Die weiße Stadt - so lautet die wörtliche Übersetzung des serbischen Stadtnamens Beograd. Belgrad ist eine der ältesten Städte Europas. Sie ist heute so wenig weiß wie jede andere Großstadt, das tut ihrer Schönheit aber keinen Abbruch.
Die Kelten siedelten sich vor über 2300 Jahren auf dem Hügel an, der die Mündung der Save in die Donau überwacht. Die Lage war strategisch so günstig, dass Belgrad im Laufe der Jahrhunderte von unzähligen Völkern besetzt wurde: Römer, Gothen und Hunnen, Serben und Türken - insgesamt 40 Mal wurde Belgrad zerstört und wieder aufgebaut. Zuletzt geriet die Stadt 1999 während der Kosovo-Krise unter NATO-Beschuss und ins internationale Abseits.
Doch seitdem hat sich viel verändert. Vor allem die jungen Serben wünschen sich nichts mehr, als das Kriegsverbrecher-Image abzustreifen und Teil Europas zu werden.
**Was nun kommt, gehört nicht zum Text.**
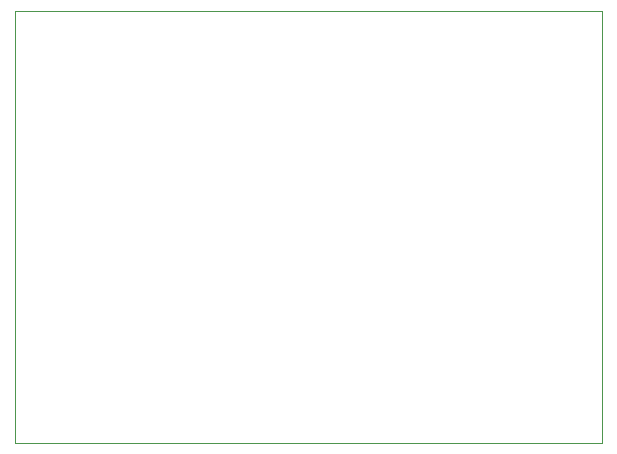
<source format=gm1>
G04 #@! TF.GenerationSoftware,KiCad,Pcbnew,8.0.5*
G04 #@! TF.CreationDate,2025-01-03T23:13:30-05:00*
G04 #@! TF.ProjectId,PierogiNixiePSU,50696572-6f67-4694-9e69-786965505355,rev?*
G04 #@! TF.SameCoordinates,Original*
G04 #@! TF.FileFunction,Profile,NP*
%FSLAX46Y46*%
G04 Gerber Fmt 4.6, Leading zero omitted, Abs format (unit mm)*
G04 Created by KiCad (PCBNEW 8.0.5) date 2025-01-03 23:13:30*
%MOMM*%
%LPD*%
G01*
G04 APERTURE LIST*
G04 #@! TA.AperFunction,Profile*
%ADD10C,0.050000*%
G04 #@! TD*
G04 APERTURE END LIST*
D10*
X20800000Y-21400000D02*
X70500000Y-21400000D01*
X70500000Y-58000000D01*
X20800000Y-58000000D01*
X20800000Y-21400000D01*
M02*

</source>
In der Innenstadt pulsiert das Leben: Die Cafés und Bars sind zu jeder Tages- und Nachtzeit gut besucht, die Stadt strahlt Vitalität, Weltoffenheit und Lebensfreude aus. Unbestrittenes Highlight ist das Wahrzeichen Belgrads, die Festung Kalemegdan mit ihren herrlichen Parkanlagen. Auch die vielen historischen Gebäude, Denkmäler und Plätze sind einen zweiten Blick wert. Kunstbegeisterte sollten zum Jazz- oder Filmfestival kommen oder die vielen Galerien und Museen besichtigen.